A surprise cut in the one-year lending rate by the People’s Bank of China – by 27 basis points and the first in six years – came after weeks of glum economic news. The announcement, accompanied by a 100-basis-point cut in the reserve requirement ratio for smaller banks, was a sign of Beijing’s readiness to cut into bank profits to stimulate growth.
Spurred on by the financial meltdown on Wall Street, the government was also emboldened by moderating inflation at home, which gave it more room to implement growth-centered policies.

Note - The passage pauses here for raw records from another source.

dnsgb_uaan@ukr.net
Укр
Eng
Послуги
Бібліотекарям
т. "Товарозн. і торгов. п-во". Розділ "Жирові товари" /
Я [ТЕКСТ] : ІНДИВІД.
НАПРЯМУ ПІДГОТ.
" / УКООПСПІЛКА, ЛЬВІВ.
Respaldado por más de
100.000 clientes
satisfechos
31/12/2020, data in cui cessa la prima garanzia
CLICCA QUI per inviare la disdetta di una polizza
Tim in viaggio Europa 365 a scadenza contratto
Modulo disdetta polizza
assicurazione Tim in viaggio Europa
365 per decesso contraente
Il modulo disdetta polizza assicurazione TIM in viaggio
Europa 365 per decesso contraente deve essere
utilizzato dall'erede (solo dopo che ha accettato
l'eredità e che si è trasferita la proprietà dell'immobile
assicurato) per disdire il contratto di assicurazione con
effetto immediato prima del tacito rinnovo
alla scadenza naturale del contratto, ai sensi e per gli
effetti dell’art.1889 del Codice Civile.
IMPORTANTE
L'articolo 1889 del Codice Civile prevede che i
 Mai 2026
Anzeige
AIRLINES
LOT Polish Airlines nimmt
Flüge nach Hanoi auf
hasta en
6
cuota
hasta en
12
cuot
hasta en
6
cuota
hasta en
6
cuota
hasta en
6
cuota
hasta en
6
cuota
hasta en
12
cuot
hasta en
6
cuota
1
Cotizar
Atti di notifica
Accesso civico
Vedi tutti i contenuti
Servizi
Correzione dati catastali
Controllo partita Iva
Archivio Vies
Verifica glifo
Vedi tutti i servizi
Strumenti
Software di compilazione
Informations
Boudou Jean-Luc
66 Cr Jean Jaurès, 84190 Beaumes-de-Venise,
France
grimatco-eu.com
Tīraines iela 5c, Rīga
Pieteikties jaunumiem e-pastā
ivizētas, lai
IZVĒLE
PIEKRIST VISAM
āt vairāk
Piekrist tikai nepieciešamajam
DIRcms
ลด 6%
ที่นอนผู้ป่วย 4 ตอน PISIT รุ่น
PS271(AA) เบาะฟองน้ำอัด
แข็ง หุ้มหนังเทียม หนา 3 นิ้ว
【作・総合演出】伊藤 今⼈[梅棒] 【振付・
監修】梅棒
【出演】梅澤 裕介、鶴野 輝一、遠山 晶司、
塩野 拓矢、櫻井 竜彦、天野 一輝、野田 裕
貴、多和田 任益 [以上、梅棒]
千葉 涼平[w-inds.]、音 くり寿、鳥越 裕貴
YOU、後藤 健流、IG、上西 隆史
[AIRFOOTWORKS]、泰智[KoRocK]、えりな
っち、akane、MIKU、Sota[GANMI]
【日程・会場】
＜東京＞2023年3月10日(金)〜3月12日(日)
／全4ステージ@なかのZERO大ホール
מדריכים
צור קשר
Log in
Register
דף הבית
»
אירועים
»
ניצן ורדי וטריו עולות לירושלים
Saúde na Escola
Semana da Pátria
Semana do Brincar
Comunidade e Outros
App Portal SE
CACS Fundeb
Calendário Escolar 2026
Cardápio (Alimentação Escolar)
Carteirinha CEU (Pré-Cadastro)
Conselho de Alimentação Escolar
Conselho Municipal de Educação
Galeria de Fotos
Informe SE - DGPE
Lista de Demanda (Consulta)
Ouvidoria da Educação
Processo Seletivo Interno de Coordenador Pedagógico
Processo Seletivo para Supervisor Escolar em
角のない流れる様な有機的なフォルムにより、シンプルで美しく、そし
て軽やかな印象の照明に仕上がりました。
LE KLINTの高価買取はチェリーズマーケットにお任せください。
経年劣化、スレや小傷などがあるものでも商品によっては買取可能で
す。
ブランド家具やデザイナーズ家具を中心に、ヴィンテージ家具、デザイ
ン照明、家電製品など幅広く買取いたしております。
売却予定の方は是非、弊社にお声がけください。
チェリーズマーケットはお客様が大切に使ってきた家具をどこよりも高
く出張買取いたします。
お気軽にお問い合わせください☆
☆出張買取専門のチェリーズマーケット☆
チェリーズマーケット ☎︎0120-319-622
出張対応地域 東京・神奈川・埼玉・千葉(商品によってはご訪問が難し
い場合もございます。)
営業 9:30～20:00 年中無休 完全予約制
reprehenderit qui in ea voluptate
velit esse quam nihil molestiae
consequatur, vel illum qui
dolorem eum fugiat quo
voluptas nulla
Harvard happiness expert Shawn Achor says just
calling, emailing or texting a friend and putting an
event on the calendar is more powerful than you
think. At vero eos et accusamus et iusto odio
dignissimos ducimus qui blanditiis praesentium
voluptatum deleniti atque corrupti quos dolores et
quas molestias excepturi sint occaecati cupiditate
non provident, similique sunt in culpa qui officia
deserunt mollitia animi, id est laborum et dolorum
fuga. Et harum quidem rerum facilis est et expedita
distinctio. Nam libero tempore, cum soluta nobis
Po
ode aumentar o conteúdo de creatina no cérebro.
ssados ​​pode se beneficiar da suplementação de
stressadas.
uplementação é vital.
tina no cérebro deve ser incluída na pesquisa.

China’s consumer price index (CPI) growth had moderated to a lower-than-expected 4.9% in August.
However, while CPI growth slowed slightly, producer prices continued to accelerate. Producer price index (PPI) growth rose to 10.1% in August, up from 10% in July. A silver lining could be that as international commodity prices soften, PPI growth may have peaked.
Other troubles were visible in the manufacturing sector, which contracted for the second month in a row. The China Federation of Logistics and Purchasing Managers’ Index – on which a figure of below 50 indicates contraction – was a seasonally adjusted to 48.4% in August, unchanged from July.
One set of numbers was more ambiguous. China’s trade surplus hit an all-time monthly high of US$28.7 billion in August due to lower imports. It is uncertain whether the reduction in import values indicates weaker domestic demand or simply reflects falling international prices of raw materials.
In addition to the lending-rate cut, Beijing is widely believed to be considering new ways to boost industries and encourage growth. One possibility is a reform of value-added tax payments, under which firms would be allowed to use fixed-asset investments to offset VAT payments owed to the government.
Another option, a US$54 billion stimulus package, would offer tax cuts and increase fiscal spending.